What this really means is not that crypto is doomed or that Mythos is some magic super hacker. The public record does not support that. What it does support is something more grounded and more important. We are entering a phase where ai systems are becoming materially useful at vulnerability discovery and, in some cases, autonomous attack chaining. Anthropic says defenders will likely benefit more in the long run, and that may well be true, but both Anthropic and outside evaluators are also warning that the transition period could be rough.
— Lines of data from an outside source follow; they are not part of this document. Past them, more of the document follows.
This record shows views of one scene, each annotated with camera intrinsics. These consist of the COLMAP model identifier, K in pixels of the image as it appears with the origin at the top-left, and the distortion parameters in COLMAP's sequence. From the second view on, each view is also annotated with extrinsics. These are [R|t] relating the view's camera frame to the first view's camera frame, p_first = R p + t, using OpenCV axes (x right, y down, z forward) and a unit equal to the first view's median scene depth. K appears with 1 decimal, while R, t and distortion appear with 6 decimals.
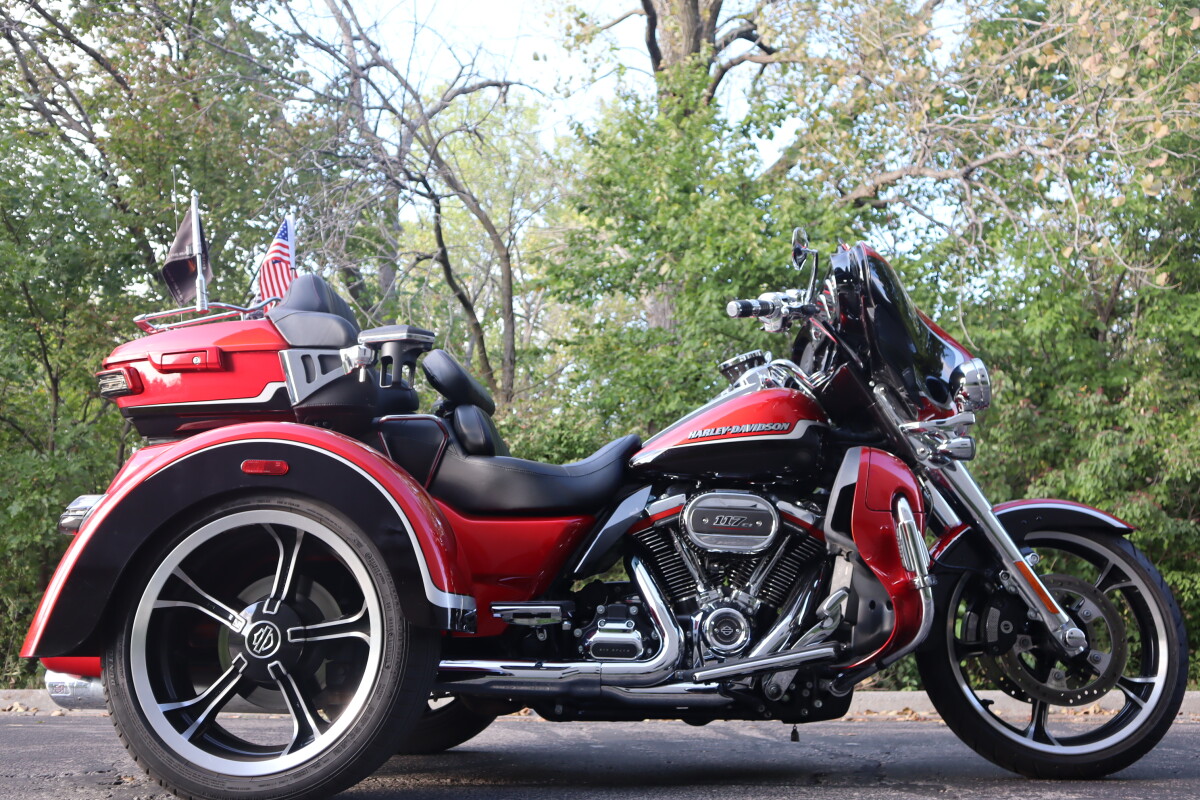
lens RADIAL K [[1038.5, 0, 620.3], [0, 1038.5, 398.7], [0, 0, 1]] dist [-0.011736, 0.008727]
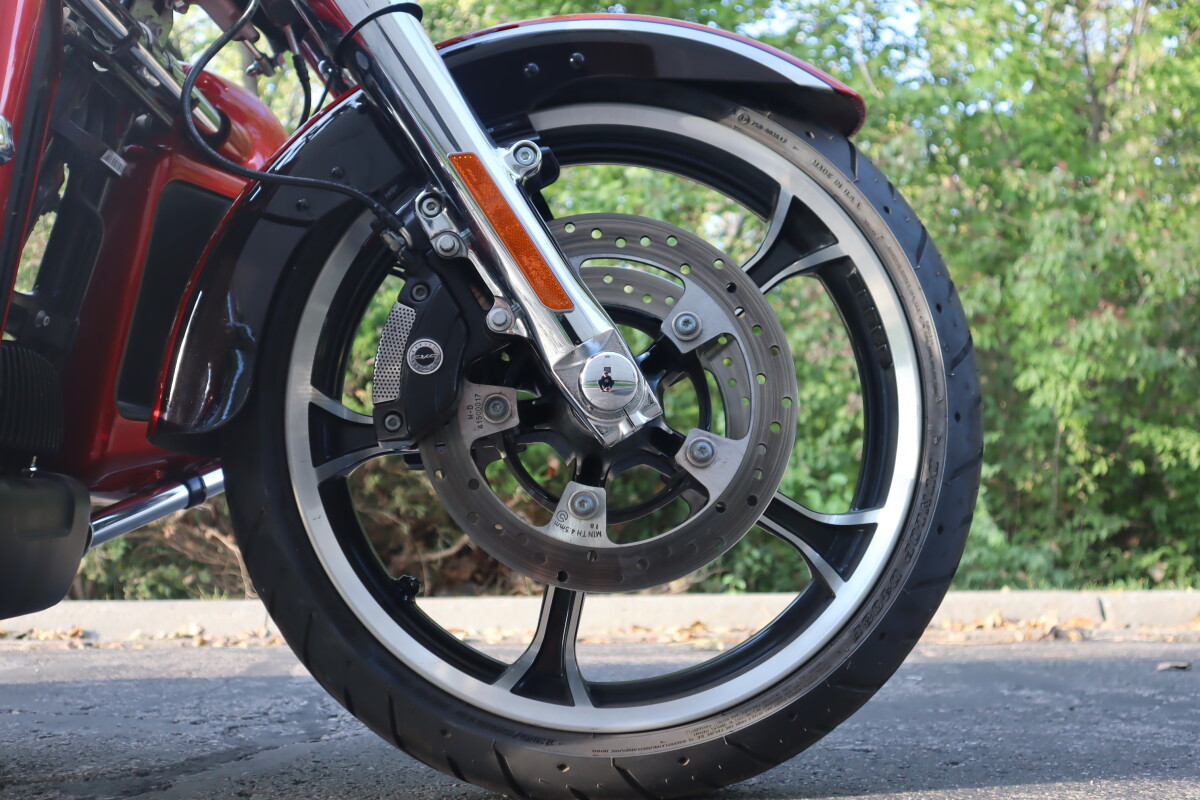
lens RADIAL K [[1283.7, 0, 600.0], [0, 1283.7, 400.0], [0, 0, 1]] dist [-0.012009, 0.011614]
pose [[0.998508, -0.000082, 0.054610, 0.392912], [-0.006010, 0.993760, 0.111373, 0.182249], [-0.054279, -0.111535, 0.992277, 0.574011]]
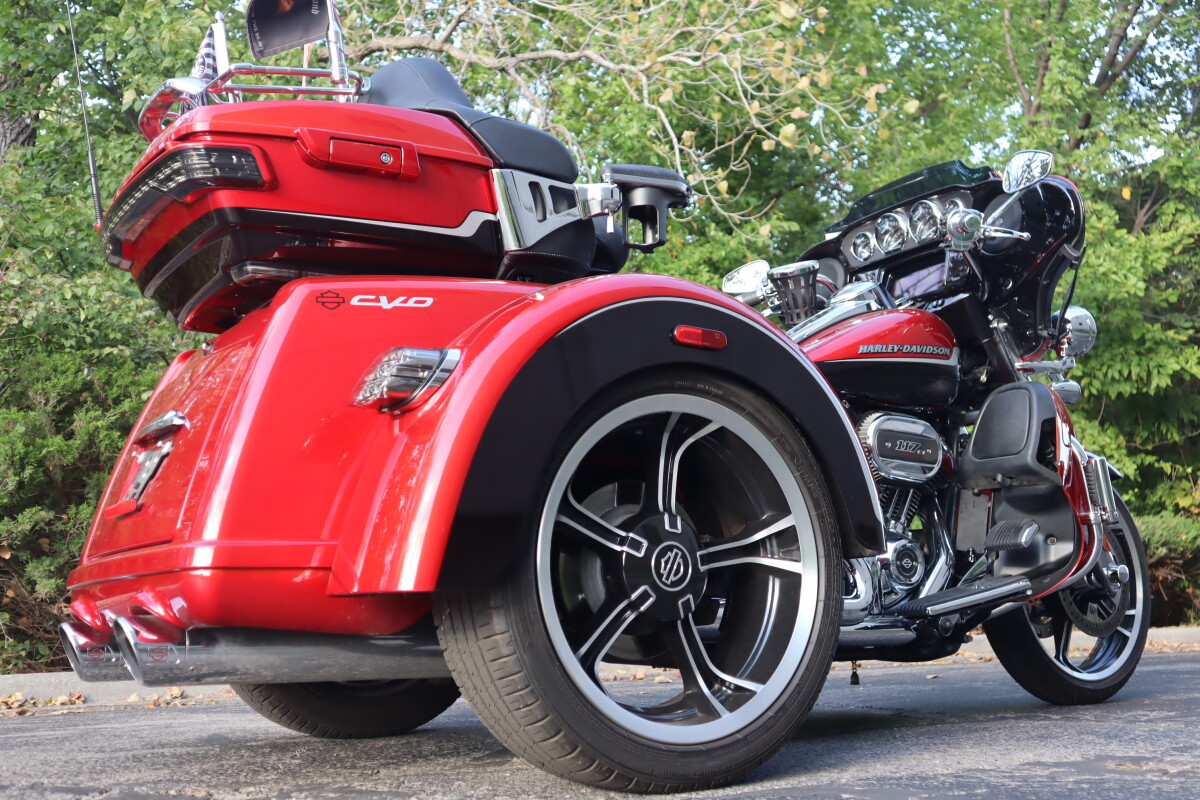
lens RADIAL K [[1283.7, 0, 600.0], [0, 1283.7, 400.0], [0, 0, 1]] dist [-0.012009, 0.011614]
pose [[0.799560, 0.084078, 0.594673, -0.776104], [-0.123962, 0.991935, 0.026426, 0.077761], [-0.587655, -0.094846, 0.803534, 0.243137]]
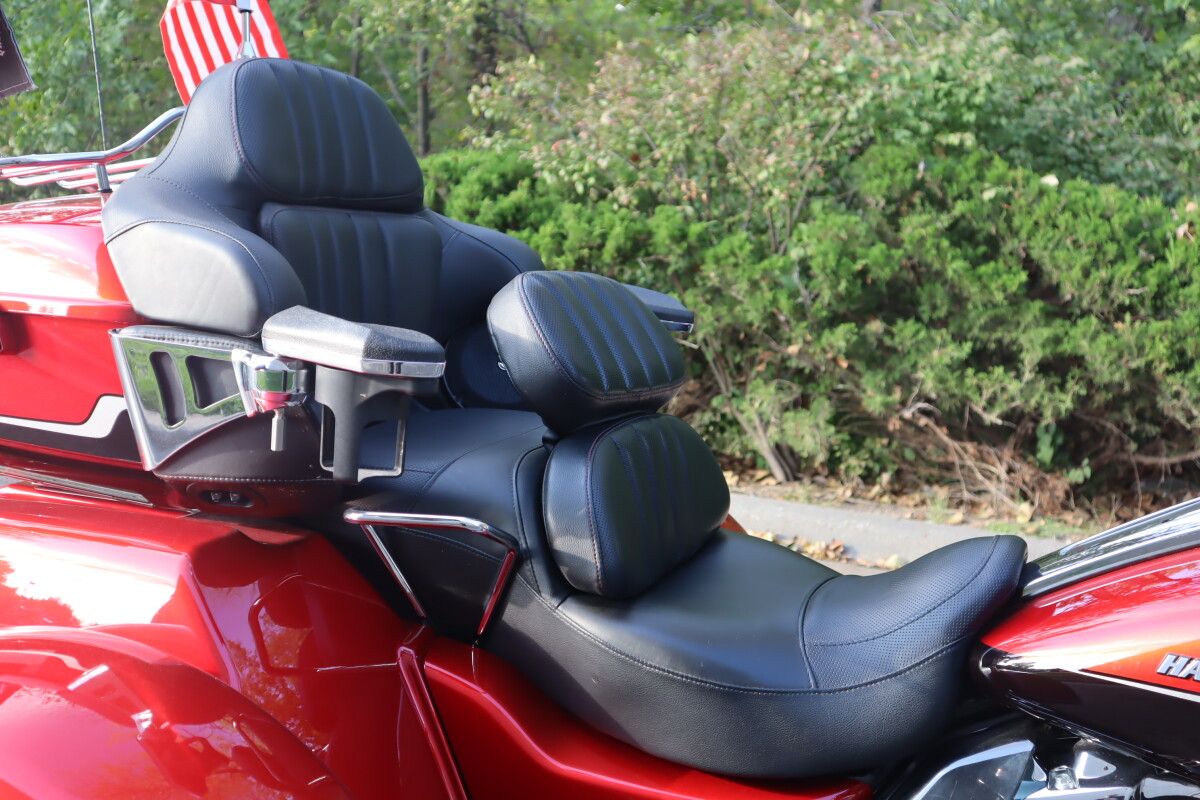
lens RADIAL K [[1283.7, 0, 600.0], [0, 1283.7, 400.0], [0, 0, 1]] dist [-0.012009, 0.011614]
pose [[0.945978, 0.113827, -0.303595, 0.007606], [0.009311, 0.926427, 0.376359, -0.207783], [0.324098, -0.358854, 0.875320, 0.612922]]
That is the part crypto should pay attention to. The sector has always lived with technical risk, but it has also benefited from the fact that elite offensive talent is scarce. If frontier models start making that talent easier to simulate, scale, or rent, then the security baseline shifts for everyone. The big takeaway is simple. The crypto industry may need to start thinking of machine speed code analysis the way it once thought about flash crashes: not as a weird edge case, but as a permanent feature of the environment.